While at a physiological level, it has been known for a long time that an increase in the intracellular Ca²⁺ level potentiates the activity of RyR2 (in the classical Ca²⁺-induced Ca²⁺ release mechanism) and that at the pharmacological level, the activators and inhibitors of RyR2 are well studied, knowledge about physiological inhibitors of RyR2 remains scarce. In our present study, we found that iAng II, probably by activating AT₂R at the SR, decreased the Ca²⁺ release from RyR2. However, whether iAng II/AT₂R can directly couple to RyR2 and downregulate its activity, or whether further downstream signaling is involved, is unknown. Further study shall concentrate on elucidating the mechanism behind this potentially important signaling pathway (Figure 7).

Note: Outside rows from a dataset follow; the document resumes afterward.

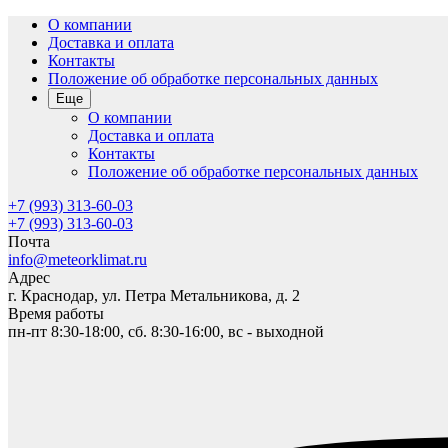
О компании
Доставка и оплата
Контакты
Положение об обработке персональных данных
Еще
О компании
Доставка и оплата
Контакты
Положение об обработке персональных данных
+7 (993) 313-60-03
+7 (993) 313-60-03
Почта
info@meteorklimat.ru
Адрес
г. Краснодар, ул. Петра Метальникова, д. 2
Время работы
пн-пт 8:30-18:00, сб. 8:30-16:00, вс - выходной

Some previous reports have documented that activation of AT₁R and AT₂R would lead to the opposite effect in the cardiovascular system (Jones et al., 2008; Padia and Carey, 2013; Lagatta et al., 2018); however, there is no study clearly documenting whether extracellular Ang II and iAng II would exert an opposing effect or not. Our study is the first study clearly demonstrating that extracellular Ang II and iAng II activate AT₁R and AT₂R, respectively, to exert opposing cellular functions.